President Obama's next campaign - against the gun lobby

President Barack Obama signs executive orders on gun violence flanked by children who wrote him letters 16 January 2013 Image copyright Reuters
Image caption President Obama marshaled the rhetorical power of child letter-writers in the statement

President Barack Obama called on Americans, from parents and teachers, to hunters and sportsmen, to say "enough".

He talked of a little girl, Grace, gunned down at Newtown, who loved the colour pink and the beach. A picture she drew now hangs in his private study.

The audience included parents of the children murdered at Sandy Hook Elementary School. Alongside him were children who had written to their president urging him to do something about the shootings.

If it seemed like a campaign speech, it was.

Campaign techniques

Conviction politicians campaign to win elections as a means to an end. That end is bringing about change. This time, Mr Obama isn't making the mistake of allowing the massive organisational operation that allowed him to win an election to go to sleep when the real job begins.
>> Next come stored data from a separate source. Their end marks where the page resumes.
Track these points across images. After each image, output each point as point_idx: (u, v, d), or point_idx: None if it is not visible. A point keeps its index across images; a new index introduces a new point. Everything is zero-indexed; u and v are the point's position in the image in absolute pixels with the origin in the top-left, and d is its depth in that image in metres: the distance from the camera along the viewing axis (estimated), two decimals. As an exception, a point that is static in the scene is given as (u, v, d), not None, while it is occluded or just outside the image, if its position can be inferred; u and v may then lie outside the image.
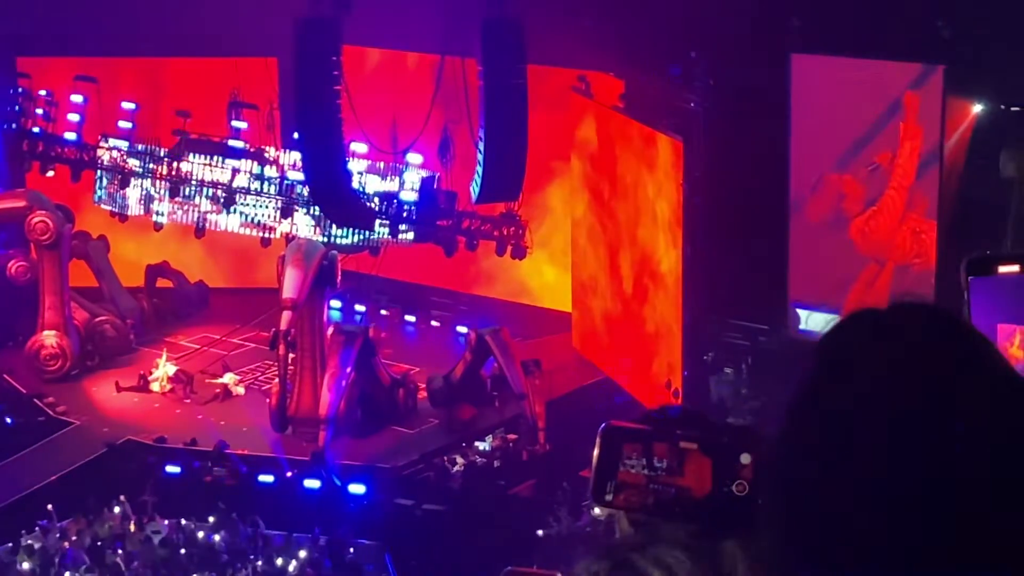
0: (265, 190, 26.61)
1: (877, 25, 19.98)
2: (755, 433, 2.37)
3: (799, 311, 21.14)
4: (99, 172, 27.78)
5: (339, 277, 24.89)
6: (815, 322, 20.72)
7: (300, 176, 25.43)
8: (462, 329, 26.94)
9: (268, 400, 24.61)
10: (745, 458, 2.36)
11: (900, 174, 20.63)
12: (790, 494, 2.02)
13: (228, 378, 25.96)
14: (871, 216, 21.11)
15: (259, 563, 20.68)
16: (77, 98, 27.98)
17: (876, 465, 1.94)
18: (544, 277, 28.16)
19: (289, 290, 23.96)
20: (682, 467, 2.39)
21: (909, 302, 2.09)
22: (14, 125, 28.20)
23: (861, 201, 21.21)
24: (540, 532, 20.69)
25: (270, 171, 26.57)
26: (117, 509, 21.67)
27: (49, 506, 21.33)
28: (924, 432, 1.93)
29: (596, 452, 2.41)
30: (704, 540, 2.27)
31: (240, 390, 25.95)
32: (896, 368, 1.98)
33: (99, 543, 20.94)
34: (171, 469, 22.65)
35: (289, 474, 22.72)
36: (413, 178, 25.97)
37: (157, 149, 27.15)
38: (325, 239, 25.96)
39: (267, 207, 26.64)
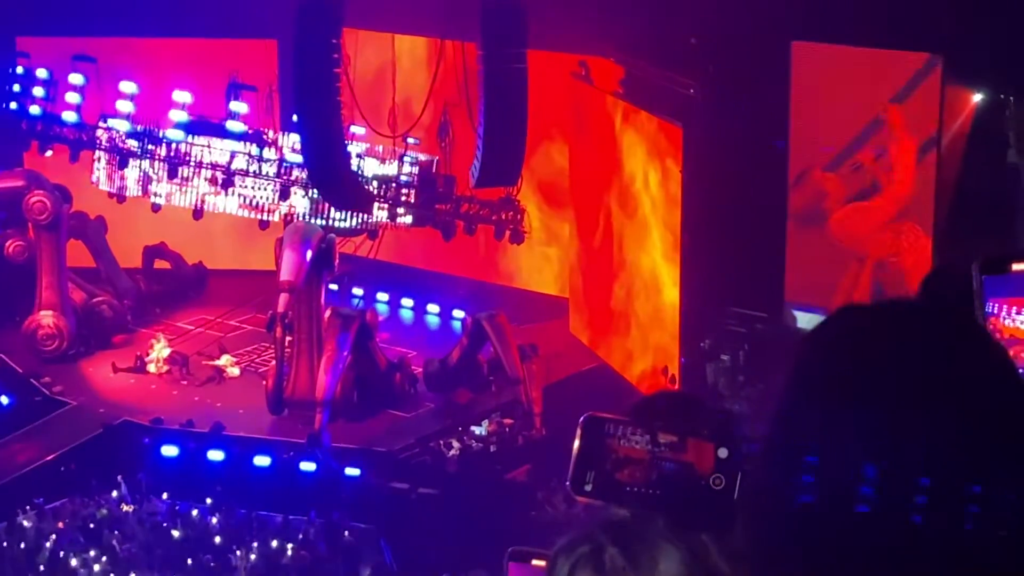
0: (264, 172, 26.58)
1: (877, 13, 19.89)
2: (733, 426, 2.35)
3: (795, 312, 21.14)
4: (98, 152, 27.72)
5: (337, 260, 24.87)
6: (811, 323, 20.68)
7: (299, 158, 25.39)
8: (459, 313, 26.93)
9: (264, 382, 24.61)
10: (722, 452, 2.33)
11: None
12: (782, 495, 2.00)
13: (224, 360, 25.97)
14: (853, 210, 21.12)
15: (254, 545, 20.70)
16: (76, 78, 27.88)
17: (870, 464, 1.92)
18: (542, 262, 28.13)
19: (287, 272, 23.95)
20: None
21: (895, 297, 2.09)
22: (13, 104, 28.12)
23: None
24: (535, 515, 20.69)
25: (269, 153, 26.53)
26: (115, 493, 21.68)
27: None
28: (921, 427, 1.92)
29: (577, 443, 2.39)
30: (679, 533, 2.26)
31: (236, 372, 25.95)
32: (888, 362, 1.97)
33: (92, 524, 20.95)
34: (167, 450, 22.64)
35: (285, 456, 22.71)
36: (412, 161, 25.94)
37: (156, 130, 27.09)
38: (323, 222, 25.93)
39: (265, 189, 26.61)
It is not just about TV props such as being surrounded by kids. It is about motivating grass-roots groups, bringing campaigners together, using the infrastructure of the election campaign to co-ordinate and organise.

The reason the president needs to use all the techniques of a campaign to get public opinion on his side is that powerful forces, representing many Americans, fear such changes are a danger to their country's basic values.
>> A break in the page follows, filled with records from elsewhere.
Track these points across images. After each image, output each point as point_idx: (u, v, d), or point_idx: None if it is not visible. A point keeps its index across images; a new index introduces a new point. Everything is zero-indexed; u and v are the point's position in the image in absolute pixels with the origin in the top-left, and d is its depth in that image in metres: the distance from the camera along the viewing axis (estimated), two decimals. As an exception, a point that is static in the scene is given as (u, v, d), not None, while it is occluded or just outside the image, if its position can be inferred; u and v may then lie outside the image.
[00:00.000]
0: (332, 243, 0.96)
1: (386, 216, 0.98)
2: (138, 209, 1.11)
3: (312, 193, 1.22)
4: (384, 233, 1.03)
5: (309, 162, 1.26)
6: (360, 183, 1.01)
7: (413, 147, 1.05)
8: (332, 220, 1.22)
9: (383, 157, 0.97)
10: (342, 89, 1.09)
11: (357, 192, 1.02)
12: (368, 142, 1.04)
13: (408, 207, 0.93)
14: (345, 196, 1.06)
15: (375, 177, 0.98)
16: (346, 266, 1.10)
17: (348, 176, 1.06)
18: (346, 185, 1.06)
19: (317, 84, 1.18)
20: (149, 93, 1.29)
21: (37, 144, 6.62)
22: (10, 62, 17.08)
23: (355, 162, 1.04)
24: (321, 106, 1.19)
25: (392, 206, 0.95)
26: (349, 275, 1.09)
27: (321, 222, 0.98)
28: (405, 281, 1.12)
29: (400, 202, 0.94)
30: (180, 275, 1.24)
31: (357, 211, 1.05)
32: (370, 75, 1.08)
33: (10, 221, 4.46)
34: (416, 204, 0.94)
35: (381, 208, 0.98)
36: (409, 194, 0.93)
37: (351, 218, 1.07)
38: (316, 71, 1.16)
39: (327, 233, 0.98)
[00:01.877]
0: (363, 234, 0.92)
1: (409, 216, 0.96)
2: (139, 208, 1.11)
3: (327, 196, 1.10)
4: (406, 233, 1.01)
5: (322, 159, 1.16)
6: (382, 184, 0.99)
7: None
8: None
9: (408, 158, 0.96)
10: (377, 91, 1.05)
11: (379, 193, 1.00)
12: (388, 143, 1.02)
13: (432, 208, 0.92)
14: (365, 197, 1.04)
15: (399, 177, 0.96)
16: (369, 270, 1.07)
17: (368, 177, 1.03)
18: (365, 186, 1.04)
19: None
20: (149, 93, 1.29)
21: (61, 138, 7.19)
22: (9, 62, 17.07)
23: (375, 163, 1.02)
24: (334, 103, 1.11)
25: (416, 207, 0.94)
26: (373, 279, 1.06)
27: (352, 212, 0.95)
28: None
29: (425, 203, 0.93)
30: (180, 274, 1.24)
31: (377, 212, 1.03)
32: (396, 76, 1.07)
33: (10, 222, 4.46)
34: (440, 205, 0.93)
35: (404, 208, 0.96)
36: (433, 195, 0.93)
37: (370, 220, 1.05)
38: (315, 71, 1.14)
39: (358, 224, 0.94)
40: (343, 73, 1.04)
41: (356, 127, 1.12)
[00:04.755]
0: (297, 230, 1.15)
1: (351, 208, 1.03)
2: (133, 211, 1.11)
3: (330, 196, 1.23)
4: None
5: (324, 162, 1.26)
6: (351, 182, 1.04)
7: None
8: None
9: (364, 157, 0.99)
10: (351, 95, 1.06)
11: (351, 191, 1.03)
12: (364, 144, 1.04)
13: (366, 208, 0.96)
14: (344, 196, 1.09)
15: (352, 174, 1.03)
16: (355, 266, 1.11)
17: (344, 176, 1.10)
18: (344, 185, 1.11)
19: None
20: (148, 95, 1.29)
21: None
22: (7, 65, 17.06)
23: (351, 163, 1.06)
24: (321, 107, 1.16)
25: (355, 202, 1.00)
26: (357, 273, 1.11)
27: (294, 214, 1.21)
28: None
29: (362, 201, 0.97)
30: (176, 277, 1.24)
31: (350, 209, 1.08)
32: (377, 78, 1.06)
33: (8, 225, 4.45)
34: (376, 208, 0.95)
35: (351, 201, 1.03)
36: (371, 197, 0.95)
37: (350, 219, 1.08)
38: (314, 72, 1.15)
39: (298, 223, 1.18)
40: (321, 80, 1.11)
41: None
The battle over guns is part of a bigger war. But it is one that will last for years and could partly define the mid-term elections in 2014 and possibly the 2016 presidential race as well.

Many Americans may not be aware of it, but the scale of gun violence is one of the things that defines their country's image abroad.

Many in Britain and elsewhere in Europe simply don't understand America's reluctance to impose more restrictions on firearms.

They regard the argument that more guns mean more safety as the politics of the madhouse.

But it is not just the view from abroad. There is a gulf of incomprehension between the two sides in America too.

'The essential freedom'

The president wants to ban what he calls "weapons of war" and magazines that can hold many bullets.

Image copyright Reuters
Image caption Guns sales have reportedly spiked since the Newtown shooting

He wants to make everyone buying a gun go through a background check. At the moment an estimated 40% of all gun purchases take place without a background check, because they occur between a buyer and a private seller, rather than a licensed firearms dealer.

He wants to lift a ban into government research into gun violence.

These moves may seem small-bore compared to gun laws in many other countries, but they are a very big deal here, and it is hard to see how the ban on assault rifles will get past Republican (and indeed some Democratic) opposition in Congress.

Gun owners I speak to aren't putting it on. They feel genuinely bewildered and believe that their rights as honest and law-abiding citizens will be restricted if the president gets his way.

America's relationship with guns is complex and divided. The opposition to new rules is not just the pragmatic objection of hunters and sport-shooters. For some, it is based on the fundamental belief that gun ownership is the essential freedom upon which all other freedoms rest.

President Obama knows this will be a long, hard battle, part of his determination aggressively to take on American conservatives and brand them as wild-eye opponents of common sense, acting against the interests of their country.